La recourante soutient pourtant que la CCVD a tardé à établir les décisions définitives de cotisations, dès lors que les données nécessaires à leur établissement lui ont été communiquées par l'autorité fiscale respectivement le 2 décembre 2009 pour l'année 2008, le 10 mars 2011 pour l'année 2009 et le 28 novembre 2011 pour l'année 2010. Or, il est sans pertinence que l'intimée puisse se voir reprocher un éventuel retard fautif dans la fixation des cotisations (cf. consid. 3c supra), puisque même s’il était avéré que ladite caisse avait tardé fautivement à fixer le solde des cotisations dû par la recourante, il n’y aurait pas là de motif de revoir la fixation des intérêts moratoires.

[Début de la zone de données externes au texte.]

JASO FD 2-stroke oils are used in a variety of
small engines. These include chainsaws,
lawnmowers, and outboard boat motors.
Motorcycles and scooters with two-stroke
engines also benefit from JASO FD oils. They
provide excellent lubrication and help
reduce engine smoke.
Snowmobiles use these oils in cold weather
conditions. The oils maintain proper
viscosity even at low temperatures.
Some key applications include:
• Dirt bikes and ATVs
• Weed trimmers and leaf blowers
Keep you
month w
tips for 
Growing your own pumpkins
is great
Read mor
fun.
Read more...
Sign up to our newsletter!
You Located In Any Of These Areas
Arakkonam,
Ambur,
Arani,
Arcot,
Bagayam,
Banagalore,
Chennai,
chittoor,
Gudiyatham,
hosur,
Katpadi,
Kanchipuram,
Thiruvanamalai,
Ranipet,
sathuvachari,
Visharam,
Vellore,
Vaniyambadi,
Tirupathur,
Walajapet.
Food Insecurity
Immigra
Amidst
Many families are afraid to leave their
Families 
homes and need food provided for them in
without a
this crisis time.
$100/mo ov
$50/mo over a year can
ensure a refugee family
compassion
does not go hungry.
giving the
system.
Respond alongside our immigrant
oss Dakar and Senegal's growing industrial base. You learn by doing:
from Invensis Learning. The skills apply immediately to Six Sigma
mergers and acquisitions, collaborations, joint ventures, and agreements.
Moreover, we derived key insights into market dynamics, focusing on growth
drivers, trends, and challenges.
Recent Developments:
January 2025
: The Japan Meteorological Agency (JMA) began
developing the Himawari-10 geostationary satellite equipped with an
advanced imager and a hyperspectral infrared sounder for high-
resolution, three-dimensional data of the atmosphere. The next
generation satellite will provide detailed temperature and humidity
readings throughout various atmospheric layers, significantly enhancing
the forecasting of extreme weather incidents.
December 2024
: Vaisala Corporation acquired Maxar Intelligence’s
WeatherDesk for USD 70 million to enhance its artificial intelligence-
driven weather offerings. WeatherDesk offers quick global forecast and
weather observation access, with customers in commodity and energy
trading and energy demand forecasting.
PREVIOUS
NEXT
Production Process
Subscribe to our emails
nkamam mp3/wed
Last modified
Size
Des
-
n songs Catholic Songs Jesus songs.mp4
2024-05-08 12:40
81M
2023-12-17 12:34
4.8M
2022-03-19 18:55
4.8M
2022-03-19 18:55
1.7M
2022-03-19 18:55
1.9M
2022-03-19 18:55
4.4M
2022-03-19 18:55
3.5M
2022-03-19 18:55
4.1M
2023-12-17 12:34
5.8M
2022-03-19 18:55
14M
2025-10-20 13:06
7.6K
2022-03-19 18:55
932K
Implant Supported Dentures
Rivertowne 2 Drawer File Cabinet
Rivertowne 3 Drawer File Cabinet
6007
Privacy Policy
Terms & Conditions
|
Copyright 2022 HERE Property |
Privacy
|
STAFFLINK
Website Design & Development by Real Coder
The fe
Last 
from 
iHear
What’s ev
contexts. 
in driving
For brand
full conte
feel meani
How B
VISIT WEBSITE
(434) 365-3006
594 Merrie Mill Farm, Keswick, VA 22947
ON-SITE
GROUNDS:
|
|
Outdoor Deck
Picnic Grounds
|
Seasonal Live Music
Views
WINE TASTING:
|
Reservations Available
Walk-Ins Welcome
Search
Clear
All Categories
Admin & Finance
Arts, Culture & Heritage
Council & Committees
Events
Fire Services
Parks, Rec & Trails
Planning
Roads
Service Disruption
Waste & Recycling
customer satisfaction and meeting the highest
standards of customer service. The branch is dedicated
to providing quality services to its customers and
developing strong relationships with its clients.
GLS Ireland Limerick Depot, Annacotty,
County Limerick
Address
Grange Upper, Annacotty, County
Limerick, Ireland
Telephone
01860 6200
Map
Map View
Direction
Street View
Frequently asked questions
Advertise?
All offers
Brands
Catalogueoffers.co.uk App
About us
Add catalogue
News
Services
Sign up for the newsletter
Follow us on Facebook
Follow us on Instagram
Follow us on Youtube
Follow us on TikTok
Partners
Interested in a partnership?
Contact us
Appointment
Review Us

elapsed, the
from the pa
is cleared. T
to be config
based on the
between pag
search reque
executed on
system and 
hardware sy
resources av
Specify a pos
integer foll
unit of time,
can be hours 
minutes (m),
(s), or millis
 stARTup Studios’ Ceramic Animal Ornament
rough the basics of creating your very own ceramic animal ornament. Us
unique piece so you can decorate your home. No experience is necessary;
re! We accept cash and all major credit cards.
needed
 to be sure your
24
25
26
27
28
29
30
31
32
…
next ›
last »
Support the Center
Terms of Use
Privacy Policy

Au demeurant, la recourante ne peut ignorer qu'elle pouvait devoir verser de tels intérêts si les acomptes de cotisations s'avéraient inférieurs d'au moins 25% aux cotisations effectivement dues, son attention ayant été expressément attirée à cet égard par la CCVD dans ses décisions des 7 avril 2008 et 31 août 2009. Dans ces circonstances, il n'y a pas lieu de retenir, contrairement à ce que soutient la recourante, que l'intimée aurait commis un abus de droit.

 

              b) Il résulte de ce qui précède que le recours, mal fondé, doit être rejeté, ce qui entraîne la confirmation de la décision attaquée.

 

5.              La procédure étant gratuite (art. 61 let. a LPGA), il n'y a pas lieu de percevoir de frais judiciaires. Au vu de l'issue du litige, il n'y a pas lieu d'allouer de dépens dès lors que la recourante, qui a au demeurant procédé sans l'assistance d'un mandataire professionnel, n'obtient pas gain de cause (art. 61 let. g LPGA).

 

 

Par ces motifs,

la juge unique

prononce :

 

              I.              Le recours est rejeté.

 

              II.              La décision sur opposition rendue le 14 novembre 2012 par la Caisse cantonale vaudoise de compensation AVS est confirmée.

 

              III.              Il n'est pas perçu de frais judiciaires ni alloué de dépens.

 

La juge unique :               Le greffier :

 

 

Du

 

              L'arrêt qui précède, dont la rédaction a été approuvée à huis clos, est notifié à :

 

‑              D.________

‑              Caisse cantonale vaudoise de compensation AVS

-              Office fédéral des assurances sociales

 

par l'envoi de photocopies.

 

 

              Le présent arrêt peut faire l'objet d'un recours en matière de droit public devant le Tribunal fédéral au sens des art. 82 ss LTF (loi du 17 juin 2005 sur le Tribunal fédéral ; RS 173.110), cas échéant d'un recours constitutionnel subsidiaire au sens des art. 113 ss LTF. Ces recours doivent être déposés devant le Tribunal fédéral (Schweizerhofquai 6, 6004 Lucerne) dans les trente jours qui suivent la présente notification (art. 100 al. 1 LTF).